Oceanía/Australia/Junio 2016/Autor: Tim Dodd / Fuente: afr.com
Resumen: Un movimiento político para aumentar el tamaño de clases en las escuelas (cantidad de estudiantes por aula) por no más de dos estudiantes ahorraría más de $ 1.5 mil millones al año, lo suficiente como para financiar la promesa electoral de Trabajo de $ 4.5 millones de dólares de la escuela en el próximo período de gobierno, sin dañar los estándares educativos.
A politically-bold move to increase class sizes in schools by no more than two students would save over $1.5 billion a year, enough to fund Labor’s $4.5 billion school’s election promise in the next term of government without harming educational standards.
But on Friday both sides of politics ducked the issue of class sizes with Labor’s education spokesperson Kate Ellis and Education Minister Simon Birmingham saying class sizes were a matter for state governments.
If Labor was willing to push for reduce class sizes it could fund its school election promise without increasing government debt. Similarly the Coalition could use smaller class sizes to find the money to prove its contention that effective school reforms can be made without the major boost to school funding promised by Labor.
The Australian Financial Review reported this week that Australia’s dramatic cut in school class sizes over the past five decades had led to a 25 per cent increase in school funding while school standards deteriorated.
Education experts said a small increase in class size was a reform worth considering because it would free up time to allow teachers to improve their skills and introduce teaching methods which are proven to work.
Catholic schools, which already have larger than average class sizes, said that they did not affect education standards.
«We believe – and the research supports the view – that the greatest impacting factor on student achievement is teacher quality,» a spokesman for the Brisbane Catholic Education Office said.
He said there was no deliberate trade-off in the Catholic system to opt for larger classes to fund other schooling priorities.
«Catholic schools are the most efficient managers of financial resources of the three educational sectors, but this is not at the expense of academic performance,» he said.
However private schools and the teacher’s union defended smaller class sizes saying they allowed teachers to support students individually.
The chief executive of the Association of Heads of Independent Schools of Australia, Beth Blackwood, said the smaller class sizes in private schools enabled the schools to deliver important non-educational outcomes to students.
There’s a capacity for teachers to give individual attention and get to know students. Parents are looking for that individual attention for the pastoral side of education,» she said.
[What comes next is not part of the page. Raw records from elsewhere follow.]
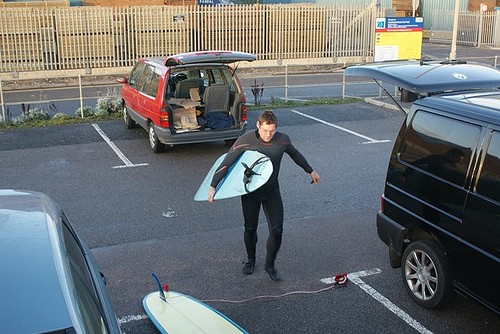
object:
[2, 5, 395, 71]
fence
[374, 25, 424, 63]
yellow sign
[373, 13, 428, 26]
blue banners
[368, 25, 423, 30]
red banners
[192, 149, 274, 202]
surfboard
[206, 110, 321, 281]
man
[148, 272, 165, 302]
fin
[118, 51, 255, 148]
van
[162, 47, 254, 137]
hatchback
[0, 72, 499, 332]
parking lot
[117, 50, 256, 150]
red van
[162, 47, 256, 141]
trunk door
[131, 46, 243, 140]
car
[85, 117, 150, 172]
line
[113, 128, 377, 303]
asphalt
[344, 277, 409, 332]
line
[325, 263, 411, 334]
asphalt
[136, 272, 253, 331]
surfboard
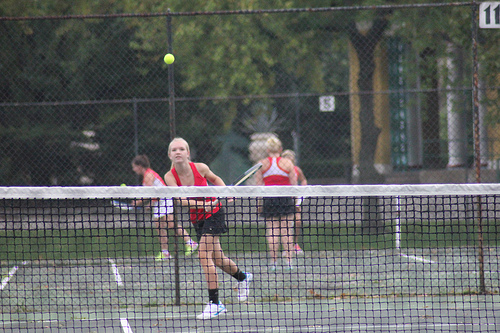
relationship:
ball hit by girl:
[163, 53, 175, 65] [162, 137, 254, 319]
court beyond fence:
[0, 246, 499, 331] [0, 178, 482, 331]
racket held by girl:
[205, 162, 264, 212] [156, 133, 258, 323]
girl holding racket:
[162, 136, 252, 320] [210, 164, 264, 207]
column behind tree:
[444, 44, 468, 167] [127, 0, 498, 234]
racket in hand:
[198, 158, 280, 224] [160, 174, 233, 215]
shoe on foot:
[174, 297, 239, 322] [194, 299, 225, 319]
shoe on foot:
[235, 272, 253, 304] [179, 276, 243, 316]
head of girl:
[165, 137, 189, 164] [159, 122, 278, 319]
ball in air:
[151, 42, 193, 75] [12, 10, 494, 224]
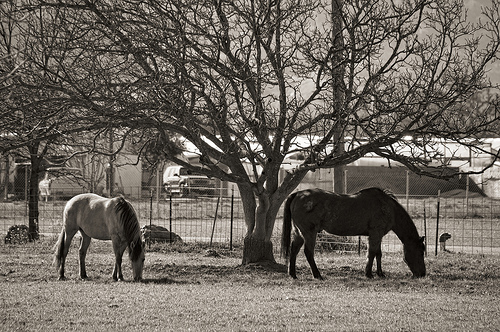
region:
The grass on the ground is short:
[53, 282, 415, 330]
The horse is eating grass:
[35, 193, 165, 285]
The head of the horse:
[401, 235, 432, 280]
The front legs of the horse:
[360, 230, 390, 281]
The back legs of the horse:
[283, 233, 326, 280]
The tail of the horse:
[277, 188, 299, 264]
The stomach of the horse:
[326, 191, 368, 236]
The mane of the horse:
[111, 190, 144, 265]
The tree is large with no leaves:
[31, 15, 497, 119]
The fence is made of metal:
[140, 185, 235, 255]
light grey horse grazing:
[48, 191, 147, 283]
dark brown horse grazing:
[277, 188, 429, 284]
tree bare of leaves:
[8, 5, 498, 269]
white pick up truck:
[39, 164, 89, 202]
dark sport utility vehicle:
[159, 165, 219, 196]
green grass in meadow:
[10, 241, 497, 330]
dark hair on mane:
[116, 193, 142, 260]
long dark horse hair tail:
[278, 190, 297, 257]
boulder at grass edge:
[137, 220, 181, 249]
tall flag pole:
[325, 3, 353, 199]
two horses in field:
[26, 177, 426, 282]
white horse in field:
[40, 195, 148, 288]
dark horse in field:
[276, 181, 423, 283]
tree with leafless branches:
[16, 9, 481, 260]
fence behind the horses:
[18, 169, 494, 250]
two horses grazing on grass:
[46, 172, 446, 277]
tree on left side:
[10, 16, 115, 237]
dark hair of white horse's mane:
[118, 188, 144, 259]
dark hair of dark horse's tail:
[276, 196, 298, 254]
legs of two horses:
[53, 243, 385, 280]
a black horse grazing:
[281, 182, 433, 279]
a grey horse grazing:
[53, 190, 148, 282]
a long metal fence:
[5, 188, 497, 261]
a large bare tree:
[0, 0, 495, 276]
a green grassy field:
[8, 240, 499, 330]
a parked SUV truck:
[162, 163, 215, 193]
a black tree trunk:
[27, 152, 42, 241]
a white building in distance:
[171, 133, 499, 198]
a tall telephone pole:
[332, 1, 344, 189]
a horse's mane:
[113, 195, 139, 257]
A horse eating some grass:
[281, 182, 431, 279]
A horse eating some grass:
[50, 191, 148, 283]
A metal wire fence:
[1, 183, 499, 254]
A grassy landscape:
[1, 233, 497, 330]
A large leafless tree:
[0, 0, 499, 270]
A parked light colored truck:
[36, 166, 91, 203]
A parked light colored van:
[160, 163, 215, 198]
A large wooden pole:
[328, 0, 346, 193]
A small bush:
[4, 219, 35, 247]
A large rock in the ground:
[140, 220, 180, 247]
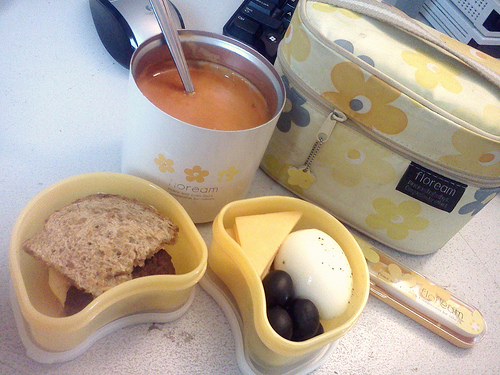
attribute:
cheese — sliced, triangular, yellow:
[231, 209, 304, 281]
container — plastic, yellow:
[208, 194, 370, 369]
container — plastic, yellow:
[7, 170, 209, 353]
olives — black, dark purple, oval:
[265, 270, 324, 340]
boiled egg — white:
[273, 229, 352, 319]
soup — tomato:
[139, 55, 270, 130]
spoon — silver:
[149, 0, 194, 94]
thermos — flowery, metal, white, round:
[125, 28, 287, 225]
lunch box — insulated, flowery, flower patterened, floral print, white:
[260, 1, 499, 258]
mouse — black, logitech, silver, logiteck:
[89, 0, 185, 70]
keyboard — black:
[224, 1, 300, 65]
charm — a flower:
[286, 166, 316, 195]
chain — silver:
[304, 136, 324, 175]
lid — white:
[199, 267, 339, 372]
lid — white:
[8, 279, 198, 366]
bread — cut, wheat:
[23, 195, 180, 298]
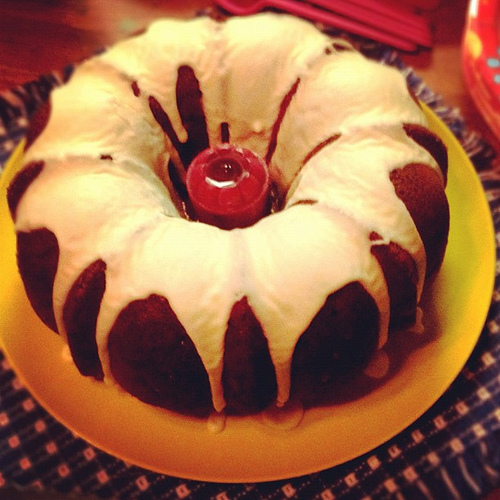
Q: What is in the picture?
A: A cake.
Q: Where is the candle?
A: Middle of the cake.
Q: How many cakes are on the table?
A: One.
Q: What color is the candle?
A: Red.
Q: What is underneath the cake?
A: A plate.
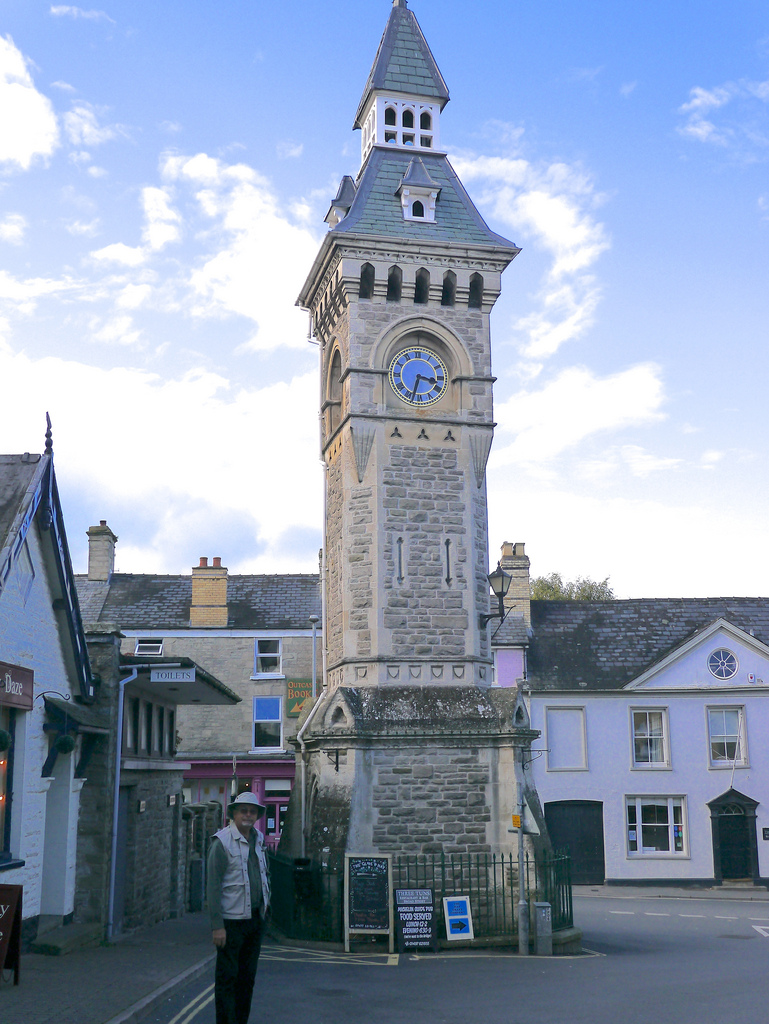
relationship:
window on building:
[253, 697, 281, 750] [80, 519, 454, 918]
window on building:
[255, 639, 276, 675] [77, 519, 512, 970]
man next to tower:
[196, 793, 272, 1020] [275, 3, 524, 912]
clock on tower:
[392, 342, 445, 401] [263, 0, 559, 946]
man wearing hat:
[196, 793, 272, 1020] [227, 787, 265, 812]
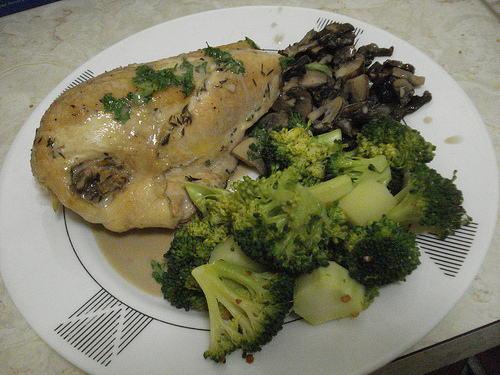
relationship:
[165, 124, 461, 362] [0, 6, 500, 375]
broccoli on plate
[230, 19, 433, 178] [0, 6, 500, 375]
mushrooms on plate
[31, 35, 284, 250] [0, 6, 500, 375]
chicken on plate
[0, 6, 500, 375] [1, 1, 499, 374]
plate on counter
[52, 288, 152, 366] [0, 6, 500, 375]
design on plate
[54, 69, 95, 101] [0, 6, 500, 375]
design on plate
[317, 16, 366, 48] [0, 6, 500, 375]
design on plate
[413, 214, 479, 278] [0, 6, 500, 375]
design on plate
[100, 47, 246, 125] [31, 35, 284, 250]
garnish on chicken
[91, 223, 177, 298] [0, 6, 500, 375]
gravy on plate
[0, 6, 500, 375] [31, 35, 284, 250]
plate of chicken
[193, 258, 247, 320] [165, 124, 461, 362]
stem part of broccoli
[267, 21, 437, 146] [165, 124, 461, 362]
mushrooms and broccoli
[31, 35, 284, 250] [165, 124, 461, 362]
chicken with broccoli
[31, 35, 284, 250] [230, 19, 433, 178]
chicken with mushrooms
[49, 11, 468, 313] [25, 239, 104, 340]
dinner served on plate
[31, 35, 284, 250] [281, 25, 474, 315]
chicken served  with vegetables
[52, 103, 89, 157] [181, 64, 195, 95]
skin covered with coriander leaves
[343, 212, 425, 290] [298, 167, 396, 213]
floret next to stalks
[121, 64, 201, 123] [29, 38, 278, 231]
leaves on top of chicken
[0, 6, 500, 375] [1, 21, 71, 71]
plate kept on table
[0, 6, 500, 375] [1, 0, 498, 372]
plate kept in table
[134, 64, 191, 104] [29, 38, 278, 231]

The federal president of the Australian Education Union, Correna Haythorpe, agreed. «Small class sizes are vital because we need to ensure that teachers are able to provide individual support to students who need it,» she said.
Ms Haythorpe said that schools also needed Gonski funding to allow them to choose which strategies to improve education outcomes suited them best.
Australia’s student-teacher ratio fell from 25-to-1 in 1964 to 14-to-1 in 2015, adding more than 25 per cent to the cost borne by government for school education. While most of the fall occurred in the 1960s and 1970s, the ratio has continued to drift downwards in the last 15 years.
Analysis by The Australian Financial Review shows that a 5 per cent productivity increase in the student-teacher ratio in Australian schools (currently 13.9) would lift the student teacher ratio back to its 2002 level of 14.6 and save about $1.6 billion a year from the teacher salary bill.
The average class size, currently 24 (which is larger than the student-teacher ratio because of time spent by teachers on other duties) would rise by no more than two students per class.
According to the Productivity Commission Australian governments (both federal and state) spend $50 billion a year on schools and that 64 per cent of funding of government schools goes to teacher salaries. This means about $32 billion of government school funding is spent on teacher salaries and a 5 per cent productivity improvement would save $1.6 billion.